BUSERJATIM.COM –
Kediri – Kejaksaan Negeri (Kejari) Kabupaten Kediri kembali menunjukkan komitmennya dalam mengusut tuntas kasus dugaan kredit fiktif di salah satu bank BUMN Cabang Pare. Seorang tersangka baru, Andik Puji Sumarton (43), resmi ditahan usai menjalani serangkaian pemeriksaan, termasuk tes kesehatan.
Andik yang diketahui merupakan oknum anggota kepolisian asal Kecamatan Gurah itu langsung dititipkan di Lembaga Pemasyarakatan Kelas 2A Kediri setelah dinyatakan dalam kondisi sehat. Penahanan dilakukan guna kepentingan proses hukum lebih lanjut.
Dalam perkara ini, Andik diduga terlibat dalam praktik pengajuan kredit yang tidak sesuai prosedur serta melanggar ketentuan hukum yang berlaku. Ia dijerat dengan pasal-pasal dalam Undang-Undang Nomor 1 Tahun 2023 tentang Kitab Undang-Undang Hukum Pidana (KUHP).
Penetapan Andik sebagai tersangka menambah daftar pihak yang sebelumnya telah lebih dulu terjerat kasus serupa. Tiga tersangka lain yakni Oon Sutikno dan Sudarmanto sebagai perantara, serta Aries Susanto yang saat itu menjabat sebagai Relationship Manager (RM) di bank terkait.
Para tersangka diduga bekerja sama dalam merekayasa pengajuan kredit dengan menggunakan identitas pihak lain. Selain itu, mereka juga disebut menjaminkan sertifikat milik nasabah untuk mencairkan dana pinjaman secara ilegal.

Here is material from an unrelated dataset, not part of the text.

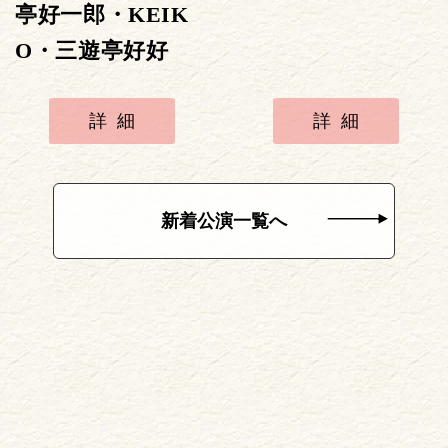
亭好一郎・KEIK
O・三遊亭好好
詳細
詳細
新着公演一覧へ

Akibat perbuatan tersebut, negara diperkirakan mengalami kerugian hingga Rp2,5 miliar. Kasus ini mulai terungkap sejak tahun 2022 setelah munculnya kredit macet yang memicu penyelidikan lebih lanjut.
Dari hasil pendalaman, aparat penegak hukum menemukan indikasi kuat adanya manipulasi data guna meloloskan pengajuan kredit.
Hingga saat ini, Kejari Kabupaten Kediri masih terus mengembangkan penyidikan guna mengungkap secara menyeluruh peran masing-masing pihak serta menuntaskan kasus dugaan korupsi di sektor perbankan tersebut.